Please copy out every line of the items below, keeping each one unchanged.

── Records supplied ──

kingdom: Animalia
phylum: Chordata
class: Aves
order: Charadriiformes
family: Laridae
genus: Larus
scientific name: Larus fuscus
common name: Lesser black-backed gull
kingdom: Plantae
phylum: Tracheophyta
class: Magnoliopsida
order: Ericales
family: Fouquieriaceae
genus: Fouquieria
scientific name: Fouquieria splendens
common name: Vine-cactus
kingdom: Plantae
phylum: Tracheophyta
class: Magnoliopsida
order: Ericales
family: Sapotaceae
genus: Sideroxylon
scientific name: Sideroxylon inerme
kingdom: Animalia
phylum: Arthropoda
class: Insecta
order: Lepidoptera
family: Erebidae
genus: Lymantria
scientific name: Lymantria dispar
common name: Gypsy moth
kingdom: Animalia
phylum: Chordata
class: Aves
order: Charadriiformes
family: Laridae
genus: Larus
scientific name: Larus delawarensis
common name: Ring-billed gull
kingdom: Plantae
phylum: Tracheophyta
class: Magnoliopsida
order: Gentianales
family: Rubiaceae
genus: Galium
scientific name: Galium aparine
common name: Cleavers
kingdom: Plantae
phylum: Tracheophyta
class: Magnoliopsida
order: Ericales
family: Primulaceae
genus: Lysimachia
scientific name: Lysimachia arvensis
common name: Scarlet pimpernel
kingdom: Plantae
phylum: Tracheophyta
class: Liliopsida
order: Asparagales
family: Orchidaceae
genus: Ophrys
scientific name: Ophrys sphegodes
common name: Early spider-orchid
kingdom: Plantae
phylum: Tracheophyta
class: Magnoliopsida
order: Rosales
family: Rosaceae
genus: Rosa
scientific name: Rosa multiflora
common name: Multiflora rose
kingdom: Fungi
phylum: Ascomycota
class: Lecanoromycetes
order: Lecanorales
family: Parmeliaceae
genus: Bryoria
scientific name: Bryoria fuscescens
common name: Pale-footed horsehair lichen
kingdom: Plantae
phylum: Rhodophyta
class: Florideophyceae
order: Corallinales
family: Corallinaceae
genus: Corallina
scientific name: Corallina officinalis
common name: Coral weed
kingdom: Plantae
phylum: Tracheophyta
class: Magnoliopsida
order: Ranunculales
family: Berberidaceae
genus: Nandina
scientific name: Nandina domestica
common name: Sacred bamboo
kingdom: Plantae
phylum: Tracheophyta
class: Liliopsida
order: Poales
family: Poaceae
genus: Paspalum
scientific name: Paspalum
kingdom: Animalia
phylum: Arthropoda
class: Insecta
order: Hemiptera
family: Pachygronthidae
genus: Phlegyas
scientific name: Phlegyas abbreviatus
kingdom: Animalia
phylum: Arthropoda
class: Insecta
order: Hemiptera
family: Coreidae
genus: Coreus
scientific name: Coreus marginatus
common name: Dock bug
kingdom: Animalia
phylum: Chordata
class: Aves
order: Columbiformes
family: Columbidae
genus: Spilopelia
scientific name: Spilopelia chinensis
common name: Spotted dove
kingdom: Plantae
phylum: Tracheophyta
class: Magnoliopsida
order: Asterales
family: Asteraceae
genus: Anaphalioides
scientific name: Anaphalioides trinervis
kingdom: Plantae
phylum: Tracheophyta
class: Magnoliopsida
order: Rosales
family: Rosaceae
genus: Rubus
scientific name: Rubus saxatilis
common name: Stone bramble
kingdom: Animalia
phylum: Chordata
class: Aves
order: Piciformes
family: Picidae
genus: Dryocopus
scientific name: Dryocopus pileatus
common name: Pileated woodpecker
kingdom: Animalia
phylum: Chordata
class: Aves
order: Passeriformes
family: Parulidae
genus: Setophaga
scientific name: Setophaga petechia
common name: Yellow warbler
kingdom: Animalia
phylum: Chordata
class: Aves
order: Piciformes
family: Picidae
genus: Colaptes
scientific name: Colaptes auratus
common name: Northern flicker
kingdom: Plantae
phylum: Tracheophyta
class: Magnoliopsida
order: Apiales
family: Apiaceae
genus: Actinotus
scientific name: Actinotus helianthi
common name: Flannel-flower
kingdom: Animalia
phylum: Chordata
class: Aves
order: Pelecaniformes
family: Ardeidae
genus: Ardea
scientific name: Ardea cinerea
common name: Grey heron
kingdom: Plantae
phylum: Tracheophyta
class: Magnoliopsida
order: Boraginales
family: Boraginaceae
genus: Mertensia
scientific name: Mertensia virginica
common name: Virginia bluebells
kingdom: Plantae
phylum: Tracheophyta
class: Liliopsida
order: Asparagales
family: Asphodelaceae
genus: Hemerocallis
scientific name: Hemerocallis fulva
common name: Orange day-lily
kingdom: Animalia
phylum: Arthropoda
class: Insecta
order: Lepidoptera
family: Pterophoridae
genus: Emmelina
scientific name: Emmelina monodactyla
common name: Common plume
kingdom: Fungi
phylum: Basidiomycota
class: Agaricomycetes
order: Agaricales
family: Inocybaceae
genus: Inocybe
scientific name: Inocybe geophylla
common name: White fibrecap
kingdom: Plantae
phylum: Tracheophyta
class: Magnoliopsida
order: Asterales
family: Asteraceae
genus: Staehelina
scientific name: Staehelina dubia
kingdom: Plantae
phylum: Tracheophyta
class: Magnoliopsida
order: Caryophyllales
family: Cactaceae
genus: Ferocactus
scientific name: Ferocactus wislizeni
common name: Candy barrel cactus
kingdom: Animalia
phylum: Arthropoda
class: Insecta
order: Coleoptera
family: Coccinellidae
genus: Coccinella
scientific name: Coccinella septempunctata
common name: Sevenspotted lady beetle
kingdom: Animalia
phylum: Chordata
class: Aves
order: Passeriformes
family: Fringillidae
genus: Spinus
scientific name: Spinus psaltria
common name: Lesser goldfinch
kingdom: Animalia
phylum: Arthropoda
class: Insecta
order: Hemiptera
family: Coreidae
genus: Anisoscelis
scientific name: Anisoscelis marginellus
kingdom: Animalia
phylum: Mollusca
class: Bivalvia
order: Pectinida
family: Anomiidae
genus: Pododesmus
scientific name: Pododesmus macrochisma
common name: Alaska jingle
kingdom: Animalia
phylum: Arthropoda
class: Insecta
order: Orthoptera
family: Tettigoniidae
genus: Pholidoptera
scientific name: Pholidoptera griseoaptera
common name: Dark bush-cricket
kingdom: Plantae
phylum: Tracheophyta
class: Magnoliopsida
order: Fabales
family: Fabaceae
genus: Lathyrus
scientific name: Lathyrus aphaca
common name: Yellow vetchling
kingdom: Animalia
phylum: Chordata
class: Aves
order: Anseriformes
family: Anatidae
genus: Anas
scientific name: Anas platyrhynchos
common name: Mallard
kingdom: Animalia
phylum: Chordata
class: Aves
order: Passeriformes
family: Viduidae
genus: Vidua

───

◆ Final result:
kingdom: Animalia
phylum: Chordata
class: Aves
order: Charadriiformes
family: Laridae
genus: Larus
scientific name: Larus fuscus
common name: Lesser black-backed gull
kingdom: Plantae
phylum: Tracheophyta
class: Magnoliopsida
order: Ericales
family: Fouquieriaceae
genus: Fouquieria
scientific name: Fouquieria splendens
common name: Vine-cactus
kingdom: Plantae
phylum: Tracheophyta
class: Magnoliopsida
order: Ericales
family: Sapotaceae
genus: Sideroxylon
scientific name: Sideroxylon inerme
kingdom: Animalia
phylum: Arthropoda
class: Insecta
order: Lepidoptera
family: Erebidae
genus: Lymantria
scientific name: Lymantria dispar
common name: Gypsy moth
kingdom: Animalia
phylum: Chordata
class: Aves
order: Charadriiformes
family: Laridae
genus: Larus
scientific name: Larus delawarensis
common name: Ring-billed gull
kingdom: Plantae
phylum: Tracheophyta
class: Magnoliopsida
order: Gentianales
family: Rubiaceae
genus: Galium
scientific name: Galium aparine
common name: Cleavers
kingdom: Plantae
phylum: Tracheophyta
class: Magnoliopsida
order: Ericales
family: Primulaceae
genus: Lysimachia
scientific name: Lysimachia arvensis
common name: Scarlet pimpernel
kingdom: Plantae
phylum: Tracheophyta
class: Liliopsida
order: Asparagales
family: Orchidaceae
genus: Ophrys
scientific name: Ophrys sphegodes
common name: Early spider-orchid
kingdom: Plantae
phylum: Tracheophyta
class: Magnoliopsida
order: Rosales
family: Rosaceae
genus: Rosa
scientific name: Rosa multiflora
common name: Multiflora rose
kingdom: Fungi
phylum: Ascomycota
class: Lecanoromycetes
order: Lecanorales
family: Parmeliaceae
genus: Bryoria
scientific name: Bryoria fuscescens
common name: Pale-footed horsehair lichen
kingdom: Plantae
phylum: Rhodophyta
class: Florideophyceae
order: Corallinales
family: Corallinaceae
genus: Corallina
scientific name: Corallina officinalis
common name: Coral weed
kingdom: Plantae
phylum: Tracheophyta
class: Magnoliopsida
order: Ranunculales
family: Berberidaceae
genus: Nandina
scientific name: Nandina domestica
common name: Sacred bamboo
kingdom: Plantae
phylum: Tracheophyta
class: Liliopsida
order: Poales
family: Poaceae
genus: Paspalum
scientific name: Paspalum
kingdom: Animalia
phylum: Arthropoda
class: Insecta
order: Hemiptera
family: Pachygronthidae
genus: Phlegyas
scientific name: Phlegyas abbreviatus
kingdom: Animalia
phylum: Arthropoda
class: Insecta
order: Hemiptera
family: Coreidae
genus: Coreus
scientific name: Coreus marginatus
common name: Dock bug
kingdom: Animalia
phylum: Chordata
class: Aves
order: Columbiformes
family: Columbidae
genus: Spilopelia
scientific name: Spilopelia chinensis
common name: Spotted dove
kingdom: Plantae
phylum: Tracheophyta
class: Magnoliopsida
order: Asterales
family: Asteraceae
genus: Anaphalioides
scientific name: Anaphalioides trinervis
kingdom: Plantae
phylum: Tracheophyta
class: Magnoliopsida
order: Rosales
family: Rosaceae
genus: Rubus
scientific name: Rubus saxatilis
common name: Stone bramble
kingdom: Animalia
phylum: Chordata
class: Aves
order: Piciformes
family: Picidae
genus: Dryocopus
scientific name: Dryocopus pileatus
common name: Pileated woodpecker
kingdom: Animalia
phylum: Chordata
class: Aves
order: Passeriformes
family: Parulidae
genus: Setophaga
scientific name: Setophaga petechia
common name: Yellow warbler
kingdom: Animalia
phylum: Chordata
class: Aves
order: Piciformes
family: Picidae
genus: Colaptes
scientific name: Colaptes auratus
common name: Northern flicker
kingdom: Plantae
phylum: Tracheophyta
class: Magnoliopsida
order: Apiales
family: Apiaceae
genus: Actinotus
scientific name: Actinotus helianthi
common name: Flannel-flower
kingdom: Animalia
phylum: Chordata
class: Aves
order: Pelecaniformes
family: Ardeidae
genus: Ardea
scientific name: Ardea cinerea
common name: Grey heron
kingdom: Plantae
phylum: Tracheophyta
class: Magnoliopsida
order: Boraginales
family: Boraginaceae
genus: Mertensia
scientific name: Mertensia virginica
common name: Virginia bluebells
kingdom: Plantae
phylum: Tracheophyta
class: Liliopsida
order: Asparagales
family: Asphodelaceae
genus: Hemerocallis
scientific name: Hemerocallis fulva
common name: Orange day-lily
kingdom: Animalia
phylum: Arthropoda
class: Insecta
order: Lepidoptera
family: Pterophoridae
genus: Emmelina
scientific name: Emmelina monodactyla
common name: Common plume
kingdom: Fungi
phylum: Basidiomycota
class: Agaricomycetes
order: Agaricales
family: Inocybaceae
genus: Inocybe
scientific name: Inocybe geophylla
common name: White fibrecap
kingdom: Plantae
phylum: Tracheophyta
class: Magnoliopsida
order: Asterales
family: Asteraceae
genus: Staehelina
scientific name: Staehelina dubia
kingdom: Plantae
phylum: Tracheophyta
class: Magnoliopsida
order: Caryophyllales
family: Cactaceae
genus: Ferocactus
scientific name: Ferocactus wislizeni
common name: Candy barrel cactus
kingdom: Animalia
phylum: Arthropoda
class: Insecta
order: Coleoptera
family: Coccinellidae
genus: Coccinella
scientific name: Coccinella septempunctata
common name: Sevenspotted lady beetle
kingdom: Animalia
phylum: Chordata
class: Aves
order: Passeriformes
family: Fringillidae
genus: Spinus
scientific name: Spinus psaltria
common name: Lesser goldfinch
kingdom: Animalia
phylum: Arthropoda
class: Insecta
order: Hemiptera
family: Coreidae
genus: Anisoscelis
scientific name: Anisoscelis marginellus
kingdom: Animalia
phylum: Mollusca
class: Bivalvia
order: Pectinida
family: Anomiidae
genus: Pododesmus
scientific name: Pododesmus macrochisma
common name: Alaska jingle
kingdom: Animalia
phylum: Arthropoda
class: Insecta
order: Orthoptera
family: Tettigoniidae
genus: Pholidoptera
scientific name: Pholidoptera griseoaptera
common name: Dark bush-cricket
kingdom: Plantae
phylum: Tracheophyta
class: Magnoliopsida
order: Fabales
family: Fabaceae
genus: Lathyrus
scientific name: Lathyrus aphaca
common name: Yellow vetchling
kingdom: Animalia
phylum: Chordata
class: Aves
order: Anseriformes
family: Anatidae
genus: Anas
scientific name: Anas platyrhynchos
common name: Mallard
kingdom: Animalia
phylum: Chordata
class: Aves
order: Passeriformes
family: Viduidae
genus: Vidua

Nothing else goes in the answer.